# Thos Russell and son



## peter wilson (Aug 18, 2017)

Anybody know anything about this please paid £60


----------



## gimli (Mar 24, 2016)

No, but it looks of good quality. Possibly a generic no-name brand with good materials used in it.


----------



## Roger the Dodger (Oct 5, 2009)

There's a bit of info here from an old thread...it seems I contributed to it... :yes:

http://xflive.thewatchforum.co.uk/index.php?/topic/65217-help-with-a-thomas-russell-and-son-pocket-watch-ive-inherited/&do=embed

This will be moved to the pocket watch section after more people have seen it.


----------



## niveketak (Jun 11, 2016)

I have more or less the same watch below, unless it is gold its worth about £20 assuming it is running.

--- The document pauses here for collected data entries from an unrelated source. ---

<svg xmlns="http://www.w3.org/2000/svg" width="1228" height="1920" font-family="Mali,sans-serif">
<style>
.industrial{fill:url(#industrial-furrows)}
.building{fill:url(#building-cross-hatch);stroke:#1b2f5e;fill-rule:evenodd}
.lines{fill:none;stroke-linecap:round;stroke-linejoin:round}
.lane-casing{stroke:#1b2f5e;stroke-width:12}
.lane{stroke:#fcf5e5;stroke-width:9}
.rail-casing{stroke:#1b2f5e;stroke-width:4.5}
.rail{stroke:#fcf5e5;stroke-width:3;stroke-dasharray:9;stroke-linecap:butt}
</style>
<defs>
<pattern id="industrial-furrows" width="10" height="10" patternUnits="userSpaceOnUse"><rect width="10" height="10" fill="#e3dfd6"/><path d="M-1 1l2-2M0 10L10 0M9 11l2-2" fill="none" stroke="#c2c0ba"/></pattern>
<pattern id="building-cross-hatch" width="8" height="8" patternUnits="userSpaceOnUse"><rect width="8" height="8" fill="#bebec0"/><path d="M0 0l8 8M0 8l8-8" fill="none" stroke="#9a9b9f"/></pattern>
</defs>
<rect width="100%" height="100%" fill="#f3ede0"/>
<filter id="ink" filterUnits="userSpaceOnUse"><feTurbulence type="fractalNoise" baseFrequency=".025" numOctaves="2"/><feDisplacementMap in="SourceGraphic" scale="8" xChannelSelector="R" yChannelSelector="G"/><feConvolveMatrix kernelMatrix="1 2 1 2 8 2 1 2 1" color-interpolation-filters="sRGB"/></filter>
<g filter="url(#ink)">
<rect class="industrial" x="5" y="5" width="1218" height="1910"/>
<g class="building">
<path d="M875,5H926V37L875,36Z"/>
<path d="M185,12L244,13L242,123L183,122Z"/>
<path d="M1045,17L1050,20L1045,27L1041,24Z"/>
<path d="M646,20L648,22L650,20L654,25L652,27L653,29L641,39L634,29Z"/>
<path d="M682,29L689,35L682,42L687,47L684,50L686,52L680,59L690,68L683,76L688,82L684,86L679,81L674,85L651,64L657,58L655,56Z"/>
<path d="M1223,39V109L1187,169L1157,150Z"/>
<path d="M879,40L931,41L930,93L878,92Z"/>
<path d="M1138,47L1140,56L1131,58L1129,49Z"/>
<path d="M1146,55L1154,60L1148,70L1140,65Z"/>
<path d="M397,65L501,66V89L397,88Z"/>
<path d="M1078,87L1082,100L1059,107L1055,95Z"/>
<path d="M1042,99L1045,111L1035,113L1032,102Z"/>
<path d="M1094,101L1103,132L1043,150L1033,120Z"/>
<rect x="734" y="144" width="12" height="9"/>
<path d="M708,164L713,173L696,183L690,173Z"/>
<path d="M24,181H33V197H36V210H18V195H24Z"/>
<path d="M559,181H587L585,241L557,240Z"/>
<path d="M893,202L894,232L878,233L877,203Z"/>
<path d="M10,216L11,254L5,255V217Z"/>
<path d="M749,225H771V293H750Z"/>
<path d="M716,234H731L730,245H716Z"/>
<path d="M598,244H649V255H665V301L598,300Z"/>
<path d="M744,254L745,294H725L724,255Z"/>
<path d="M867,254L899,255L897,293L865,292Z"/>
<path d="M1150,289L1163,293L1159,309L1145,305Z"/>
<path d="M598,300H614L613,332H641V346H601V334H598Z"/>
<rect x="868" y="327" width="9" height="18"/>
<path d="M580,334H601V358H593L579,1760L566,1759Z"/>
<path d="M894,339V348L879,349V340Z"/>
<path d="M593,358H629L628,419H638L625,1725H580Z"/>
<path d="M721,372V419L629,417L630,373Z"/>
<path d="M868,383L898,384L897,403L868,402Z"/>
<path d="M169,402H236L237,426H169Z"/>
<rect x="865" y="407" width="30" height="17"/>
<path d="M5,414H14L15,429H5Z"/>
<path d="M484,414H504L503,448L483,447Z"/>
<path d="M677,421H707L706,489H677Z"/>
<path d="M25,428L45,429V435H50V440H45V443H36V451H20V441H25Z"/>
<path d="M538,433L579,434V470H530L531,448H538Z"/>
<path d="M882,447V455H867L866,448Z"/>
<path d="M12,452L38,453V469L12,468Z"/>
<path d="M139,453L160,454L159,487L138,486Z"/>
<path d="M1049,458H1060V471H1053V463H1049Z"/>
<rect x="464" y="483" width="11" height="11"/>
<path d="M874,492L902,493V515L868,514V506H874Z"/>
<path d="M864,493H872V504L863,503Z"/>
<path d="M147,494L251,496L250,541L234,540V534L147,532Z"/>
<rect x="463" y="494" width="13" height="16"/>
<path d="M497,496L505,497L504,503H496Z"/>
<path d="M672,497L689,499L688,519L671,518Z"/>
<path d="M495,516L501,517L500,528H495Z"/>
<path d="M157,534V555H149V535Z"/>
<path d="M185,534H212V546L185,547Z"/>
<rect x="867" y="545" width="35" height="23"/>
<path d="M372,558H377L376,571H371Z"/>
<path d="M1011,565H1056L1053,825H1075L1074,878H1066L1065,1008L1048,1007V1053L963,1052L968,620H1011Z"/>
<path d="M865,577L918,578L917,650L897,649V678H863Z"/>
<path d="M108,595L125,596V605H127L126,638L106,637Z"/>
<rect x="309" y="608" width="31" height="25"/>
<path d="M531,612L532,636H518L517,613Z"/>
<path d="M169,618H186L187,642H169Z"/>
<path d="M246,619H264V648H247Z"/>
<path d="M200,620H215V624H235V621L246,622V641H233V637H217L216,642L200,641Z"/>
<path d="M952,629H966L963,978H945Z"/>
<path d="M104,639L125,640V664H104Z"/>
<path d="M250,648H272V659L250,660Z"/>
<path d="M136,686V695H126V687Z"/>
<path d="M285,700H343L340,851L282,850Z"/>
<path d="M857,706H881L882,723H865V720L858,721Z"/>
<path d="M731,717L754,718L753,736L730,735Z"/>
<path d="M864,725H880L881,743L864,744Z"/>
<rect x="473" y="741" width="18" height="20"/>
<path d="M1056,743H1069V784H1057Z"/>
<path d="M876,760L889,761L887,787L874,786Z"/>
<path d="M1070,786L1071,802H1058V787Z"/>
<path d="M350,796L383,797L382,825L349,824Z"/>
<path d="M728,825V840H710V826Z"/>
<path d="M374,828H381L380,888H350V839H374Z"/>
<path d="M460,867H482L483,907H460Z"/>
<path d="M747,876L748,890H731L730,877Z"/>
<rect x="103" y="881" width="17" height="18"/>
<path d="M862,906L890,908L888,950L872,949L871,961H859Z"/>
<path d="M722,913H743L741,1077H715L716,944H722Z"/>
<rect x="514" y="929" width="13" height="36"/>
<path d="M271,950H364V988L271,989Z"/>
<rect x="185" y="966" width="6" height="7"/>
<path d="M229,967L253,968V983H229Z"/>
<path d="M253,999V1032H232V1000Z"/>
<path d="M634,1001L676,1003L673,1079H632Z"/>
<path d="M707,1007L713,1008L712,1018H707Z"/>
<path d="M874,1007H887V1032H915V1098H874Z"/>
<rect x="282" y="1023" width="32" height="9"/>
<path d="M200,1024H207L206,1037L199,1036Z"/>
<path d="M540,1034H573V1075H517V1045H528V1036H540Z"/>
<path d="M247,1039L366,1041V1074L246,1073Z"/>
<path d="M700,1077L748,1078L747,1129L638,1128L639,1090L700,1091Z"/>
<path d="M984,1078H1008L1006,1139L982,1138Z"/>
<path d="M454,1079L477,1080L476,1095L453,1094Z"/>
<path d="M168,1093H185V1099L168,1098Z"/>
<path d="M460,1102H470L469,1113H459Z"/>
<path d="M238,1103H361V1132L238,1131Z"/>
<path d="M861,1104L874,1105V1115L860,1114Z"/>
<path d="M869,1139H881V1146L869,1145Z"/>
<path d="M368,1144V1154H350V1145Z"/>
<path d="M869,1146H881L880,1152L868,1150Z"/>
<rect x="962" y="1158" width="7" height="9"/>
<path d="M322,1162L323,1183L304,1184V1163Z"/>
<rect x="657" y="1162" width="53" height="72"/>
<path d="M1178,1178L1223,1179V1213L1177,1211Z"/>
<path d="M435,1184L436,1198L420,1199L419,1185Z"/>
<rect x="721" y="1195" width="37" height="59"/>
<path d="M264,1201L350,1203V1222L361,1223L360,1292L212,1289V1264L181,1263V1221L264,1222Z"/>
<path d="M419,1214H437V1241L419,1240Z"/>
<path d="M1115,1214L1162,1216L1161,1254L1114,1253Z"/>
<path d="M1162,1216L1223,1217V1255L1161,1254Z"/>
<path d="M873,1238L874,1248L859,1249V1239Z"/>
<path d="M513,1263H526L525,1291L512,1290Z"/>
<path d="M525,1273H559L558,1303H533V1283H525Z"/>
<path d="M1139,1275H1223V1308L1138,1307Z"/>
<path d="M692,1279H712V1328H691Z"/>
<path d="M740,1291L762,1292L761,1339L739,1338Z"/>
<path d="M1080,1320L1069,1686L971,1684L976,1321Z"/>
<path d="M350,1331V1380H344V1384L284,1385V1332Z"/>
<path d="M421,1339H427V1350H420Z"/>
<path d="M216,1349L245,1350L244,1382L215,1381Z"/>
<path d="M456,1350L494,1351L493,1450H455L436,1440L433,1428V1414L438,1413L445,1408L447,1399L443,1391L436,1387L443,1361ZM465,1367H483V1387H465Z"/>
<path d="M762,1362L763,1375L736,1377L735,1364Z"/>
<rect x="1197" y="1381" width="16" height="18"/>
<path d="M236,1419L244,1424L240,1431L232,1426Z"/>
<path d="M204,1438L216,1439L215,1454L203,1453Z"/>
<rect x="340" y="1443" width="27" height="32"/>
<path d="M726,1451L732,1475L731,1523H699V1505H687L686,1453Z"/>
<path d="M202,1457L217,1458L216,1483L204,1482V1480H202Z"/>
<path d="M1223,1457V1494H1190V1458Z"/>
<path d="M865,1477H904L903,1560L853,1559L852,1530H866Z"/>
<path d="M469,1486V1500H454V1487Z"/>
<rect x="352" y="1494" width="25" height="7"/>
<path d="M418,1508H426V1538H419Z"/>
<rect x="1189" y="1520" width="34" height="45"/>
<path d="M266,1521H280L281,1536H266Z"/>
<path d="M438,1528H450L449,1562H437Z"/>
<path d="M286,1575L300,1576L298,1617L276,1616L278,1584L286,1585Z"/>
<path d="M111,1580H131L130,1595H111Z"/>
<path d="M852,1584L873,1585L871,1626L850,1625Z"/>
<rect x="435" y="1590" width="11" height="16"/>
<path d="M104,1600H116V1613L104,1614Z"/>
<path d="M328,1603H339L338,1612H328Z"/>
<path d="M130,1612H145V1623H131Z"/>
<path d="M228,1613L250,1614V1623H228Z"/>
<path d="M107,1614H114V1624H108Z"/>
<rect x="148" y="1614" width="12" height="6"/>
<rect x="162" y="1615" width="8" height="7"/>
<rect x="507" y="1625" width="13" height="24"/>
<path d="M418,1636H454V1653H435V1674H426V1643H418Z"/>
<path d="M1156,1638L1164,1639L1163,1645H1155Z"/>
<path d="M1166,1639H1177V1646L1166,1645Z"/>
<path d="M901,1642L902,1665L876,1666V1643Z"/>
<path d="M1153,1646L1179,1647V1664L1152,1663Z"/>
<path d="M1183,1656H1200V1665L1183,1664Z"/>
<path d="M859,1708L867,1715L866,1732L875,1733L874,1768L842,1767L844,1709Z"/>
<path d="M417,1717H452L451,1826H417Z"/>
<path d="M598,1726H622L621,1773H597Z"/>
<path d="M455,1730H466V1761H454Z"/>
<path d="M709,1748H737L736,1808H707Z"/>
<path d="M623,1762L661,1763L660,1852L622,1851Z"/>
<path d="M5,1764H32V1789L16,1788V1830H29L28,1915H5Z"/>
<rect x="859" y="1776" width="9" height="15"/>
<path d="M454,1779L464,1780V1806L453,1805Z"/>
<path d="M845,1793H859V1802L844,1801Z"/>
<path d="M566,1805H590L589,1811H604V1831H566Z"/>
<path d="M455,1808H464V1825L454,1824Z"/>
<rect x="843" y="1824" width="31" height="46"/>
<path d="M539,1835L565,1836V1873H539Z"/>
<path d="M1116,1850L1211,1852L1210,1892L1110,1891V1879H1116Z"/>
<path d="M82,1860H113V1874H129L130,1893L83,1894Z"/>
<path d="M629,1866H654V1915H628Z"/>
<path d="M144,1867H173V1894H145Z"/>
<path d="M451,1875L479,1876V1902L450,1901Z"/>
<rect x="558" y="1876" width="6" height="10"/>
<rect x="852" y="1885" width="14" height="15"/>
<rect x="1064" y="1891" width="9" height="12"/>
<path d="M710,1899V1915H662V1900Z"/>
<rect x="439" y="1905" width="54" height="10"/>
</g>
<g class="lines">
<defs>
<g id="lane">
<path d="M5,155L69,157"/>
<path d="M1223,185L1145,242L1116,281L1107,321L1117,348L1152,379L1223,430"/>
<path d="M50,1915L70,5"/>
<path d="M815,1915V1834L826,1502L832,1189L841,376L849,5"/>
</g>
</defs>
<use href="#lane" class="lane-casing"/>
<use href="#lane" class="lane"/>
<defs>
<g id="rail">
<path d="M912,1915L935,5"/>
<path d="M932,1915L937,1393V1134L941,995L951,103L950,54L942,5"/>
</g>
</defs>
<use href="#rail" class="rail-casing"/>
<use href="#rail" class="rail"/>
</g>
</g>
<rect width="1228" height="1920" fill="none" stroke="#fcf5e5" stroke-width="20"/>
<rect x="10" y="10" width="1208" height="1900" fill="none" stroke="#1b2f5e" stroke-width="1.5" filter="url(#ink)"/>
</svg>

If you have a look on EBay you will see a few examples for sale some working some not.


----------



## peter wilson (Aug 18, 2017)

Cheers mate


----------



## Slim2500 (Jul 10, 2016)

i just bought this a 1898 Chester hallmark sliver Thos & Russel from auction has watch maker to the Queen written on the movement and working too


----------



## hartley353 (Nov 8, 2013)

I have added a few to my collection, a well known company from Liverpool that once had a warrant from Victoria.. Price is subjective there are many of there watches still in action, some one mentioned £20 worth more than that,


----------



## JoT (Aug 12, 2003)

peter wilson said:


> Anybody know anything about this please paid £60


 Given it is a full hunter (lid to cover the face), a nice clean dial and it works I think £60 is about right. Thomas Russell was originally a watchmaker although by the 1890's had become a LIverpool jeweller and as was often the case prominent jewellers (ad given their watchmaking heritage) retailed watches, buying in movements from Switzerland or the USA, buying in the case and getting a dial made with their name and logo.


----------